To date, there have been no indications that technology in previous elections has been tampered with. However, in the wake of recent hacks against the Democratic National Committee, the Democratic Congressional Campaign Committee and election databases, it is becoming clear that tampering with an election is a very real possibility. That potential for tampering, and overall doubts about election security, may play a role in keeping voters home on Election Day.
In September 2016, Carbon Black conducted an online survey of 700 voters in the United States to understand how aware the electorate is of the security risks associated with electronic voting machines, measure possible doubt that these risks have cast over elections and voter turnout, and ultimately, increase awareness.

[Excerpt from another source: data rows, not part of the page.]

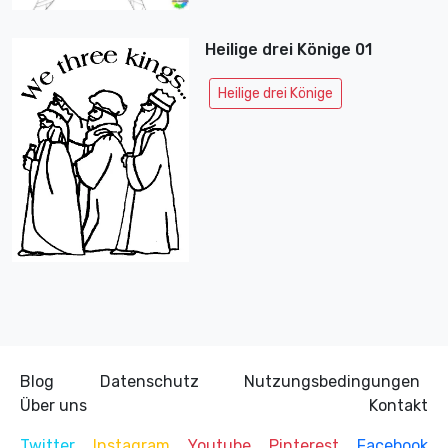
Heilige drei Könige 01
Heilige drei Könige
Blog
Datenschutz
Nutzungsbedingungen
Über uns
Kontakt
Twitter
Instagram
Youtube
Pinterest
Facebook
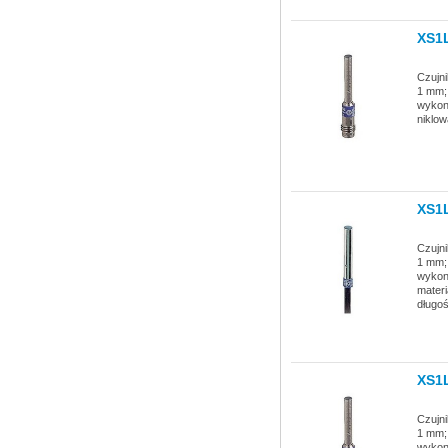
XS1
Czujni
1 mm; 
wykon
niklow
XS1
Czujni
1 mm; 
wykona
materi
długo
XS1
Czujni
1 mm; 
wykon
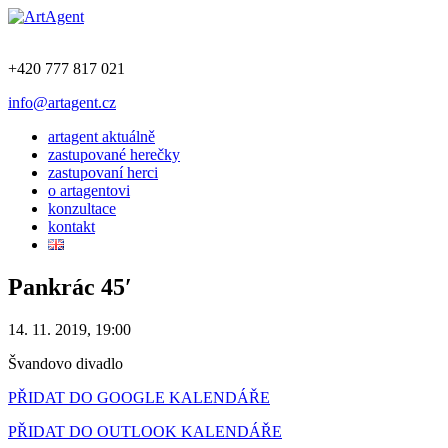
+420 777 817 021
info@artagent.cz
artagent aktuálně
zastupované herečky
zastupovaní herci
o artagentovi
konzultace
kontakt
Pankrác 45′
14. 11. 2019, 19:00
Švandovo divadlo
PŘIDAT DO GOOGLE KALENDÁŘE
PŘIDAT DO OUTLOOK KALENDÁŘE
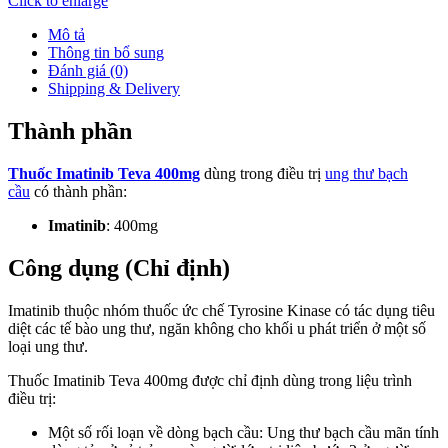
Click to enlarge
Mô tả
Thông tin bổ sung
Đánh giá (0)
Shipping & Delivery
Thành phần
Thuốc Imatinib Teva 400mg
dùng trong điều trị
ung thư bạch
cầu
có thành phần:
Imatinib
: 400mg
Công dụng (Chỉ định)
Imatinib thuộc nhóm thuốc ức chế Tyrosine Kinase có tác dụng tiêu
diệt các tế bào ung thư, ngăn không cho khối u phát triển ở một số
loại ung thư.
Thuốc Imatinib Teva 400mg được chỉ định dùng trong liệu trình
điều trị:
Một số rối loạn về dòng bạch cầu: Ung thư bạch cầu mãn tính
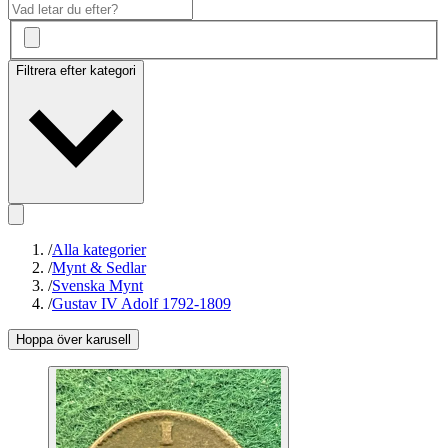
Filtrera efter kategori
/
Alla kategorier
/
Mynt & Sedlar
/
Svenska Mynt
/
Gustav IV Adolf 1792-1809
Hoppa över karusell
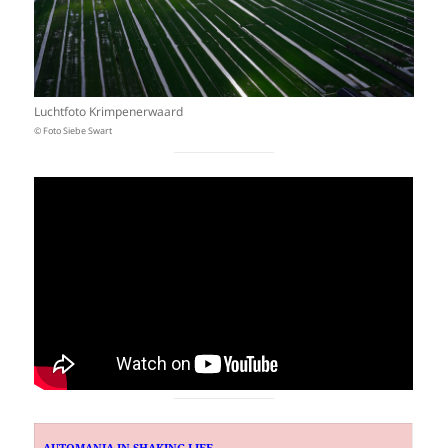
Luchtfoto Krimpenerwaard
© Foto Siebe Swart
AUTOMANIA IN SHAKING LIFE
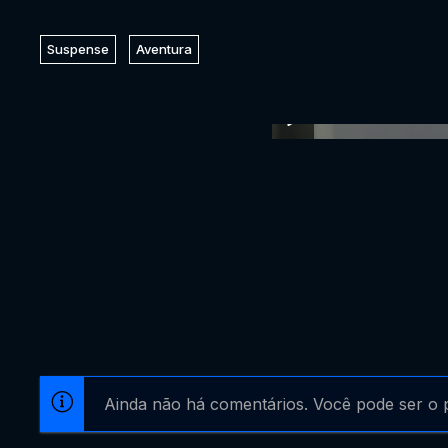
Suspense
Aventura
Ainda não há comentários. Você pode ser o p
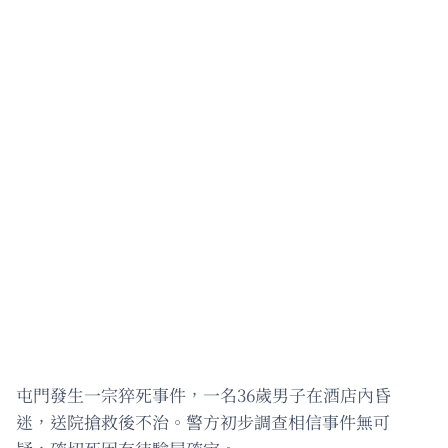
屯門發生一宗猝死事件，一名36歲男子在酒店內昏
迷，送院搶救後不治。警方初步調查相信事件無可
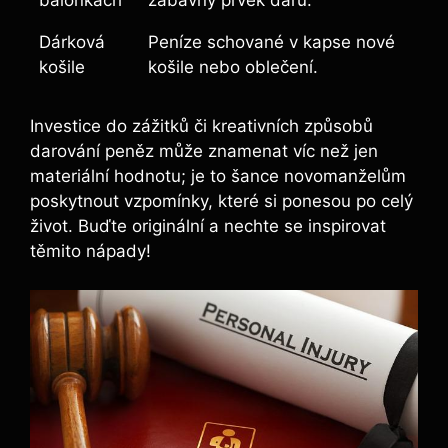
Dárková
Peníze schované v kapse nové
košile
košile nebo oblečení.
Investice do zážitků či kreativních způsobů
darování peněz může znamenat víc než jen
materiální hodnotu; je to šance novomanželům
poskytnout vzpomínky, které si ponesou po celý
život. Buďte originální a nechte se inspirovat
těmito nápady!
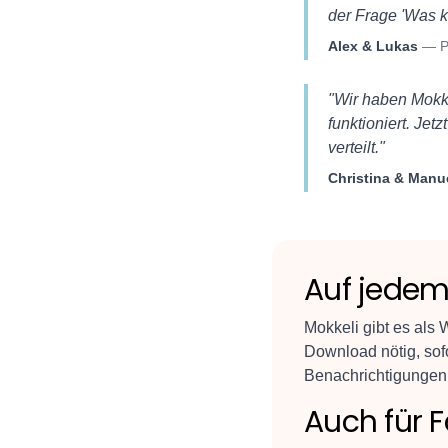
der Frage 'Was k
Alex & Lukas
—
P
"
Wir haben Mokke
funktioniert. Jet
verteilt.
"
Christina & Manu
Auf jedem
Mokkeli gibt es als
Download nötig, sofo
Benachrichtigungen 
Auch für 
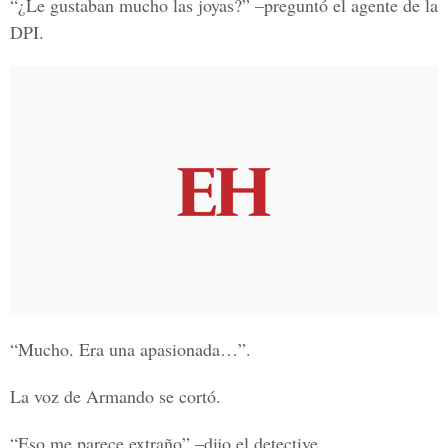
“¿Le gustaban mucho las joyas?” –preguntó el agente de la
DPI.
“Mucho. Era una apasionada…”.
La voz de Armando se cortó.
“Eso me parece extraño” –dijo el detective.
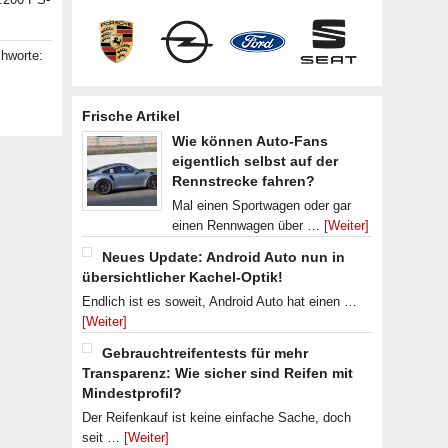
chworte:
Frische Artikel
Wie können Auto-Fans
eigentlich selbst auf der
Rennstrecke fahren?
Mal einen Sportwagen oder gar
einen Rennwagen über …
[Weiter]
Neues Update: Android Auto nun in
übersichtlicher Kachel-Optik!
Endlich ist es soweit, Android Auto hat einen …
[Weiter]
Gebrauchtreifentests für mehr
Transparenz: Wie sicher sind Reifen mit
Mindestprofil?
Der Reifenkauf ist keine einfache Sache, doch
seit …
[Weiter]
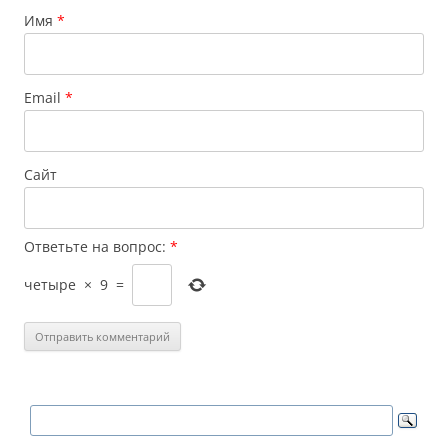
Имя
*
Email
*
Сайт
Ответьте на вопрос:
*
четыре
×
9
=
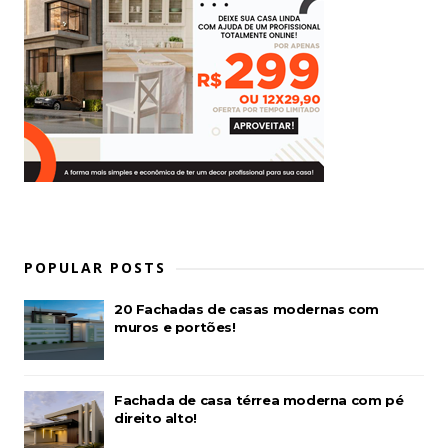
POPULAR POSTS
20 Fachadas de casas modernas com
muros e portões!
Fachada de casa térrea moderna com pé
direito alto!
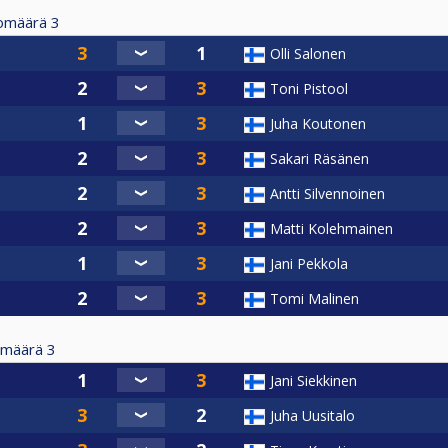
tomäärä
3
Olli Salonen
Toni Pistool
Juha Koutonen
Sakari Räsänen
Antti Silvennoinen
Matti Kolehmainen
Jani Pekkola
Tomi Malinen
omäärä
3
Jani Siekkinen
Juha Uusitalo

Click on the image below to download the full report.
Among the results from the survey, we found:
More than half of U.S. voters (56%) are concerned that this year’s election will be affected by hacking/cyber attack and more than half of U.S. voters (58%) said it’s likely electronic voting machines could be hacked during the election.

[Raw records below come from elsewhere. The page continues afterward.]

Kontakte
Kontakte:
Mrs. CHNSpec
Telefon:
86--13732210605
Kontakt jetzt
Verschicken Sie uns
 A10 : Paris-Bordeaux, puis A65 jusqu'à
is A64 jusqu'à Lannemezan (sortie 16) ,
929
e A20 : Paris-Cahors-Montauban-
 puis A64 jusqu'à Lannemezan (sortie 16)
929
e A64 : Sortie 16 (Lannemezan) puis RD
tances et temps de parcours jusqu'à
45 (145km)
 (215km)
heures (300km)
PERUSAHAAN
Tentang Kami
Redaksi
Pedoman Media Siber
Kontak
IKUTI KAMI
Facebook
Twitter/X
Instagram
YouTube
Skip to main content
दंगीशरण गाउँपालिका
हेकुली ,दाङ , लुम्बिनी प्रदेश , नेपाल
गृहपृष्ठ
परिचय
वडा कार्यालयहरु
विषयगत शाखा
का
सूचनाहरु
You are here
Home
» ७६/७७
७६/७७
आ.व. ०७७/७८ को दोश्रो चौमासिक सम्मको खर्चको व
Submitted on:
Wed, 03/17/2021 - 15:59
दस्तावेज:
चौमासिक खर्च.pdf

More than one-third of voters (36%) feel their voting information is insecure and 1 out of every 5 voters who said their voting information is insecure will consider not voting in this year’s election given their concerns – amounting to more than 15 million voters potentially staying away from the polls over cyber-security concerns.
Specific vulnerabilities on electronic voting machines and the election system have been public for years, and the prevailing sentiment among voters that the 2016 election may not be safe from cyber attacks adds an additional, clarion call that stricter security standards are needed to instill trust. If voters lose trust in the voting process, our democracy may be at risk.
Our report ties data found in our survey to the ubiquity of electronic voting machines (as carefully laid out by VerifiedVoting.org) in the United States to determine if the doubt voters are experiencing is warranted.
It also includes reasoning why Pennsylvania, largely thought to be a key battleground state in the upcoming election, may post the biggest security risk.
Our report also includes several security recommendations that may be used to better protect voting data and, ultimately, our democracy. Recommendations focus on hardening, auditing, and transparency to establish public trust and create processes to verify the integrity of the system.
Fundamentally, the strongest recommendation for electronic voting machines is to treat them as fixed-function devices that perform a single function, versus having fully-functioning computers that can be more vulnerable to manipulation. Mitigating risk also includes supply-chain risk. Many of our government processes, including elections, rely on digital systems that must be adequately secured at each stage in the process.
With Election Day fast-approaching, we can work to mitigate the risks inherent in the current systems. Beyond November, we suggest that states take a hard look at the systems they are using. We hope they go back to the drawing board with security top of mind. We, of course, highly recommend that every eligible voter still vote and encourage the use of paper (or absentee) ballots whenever possible.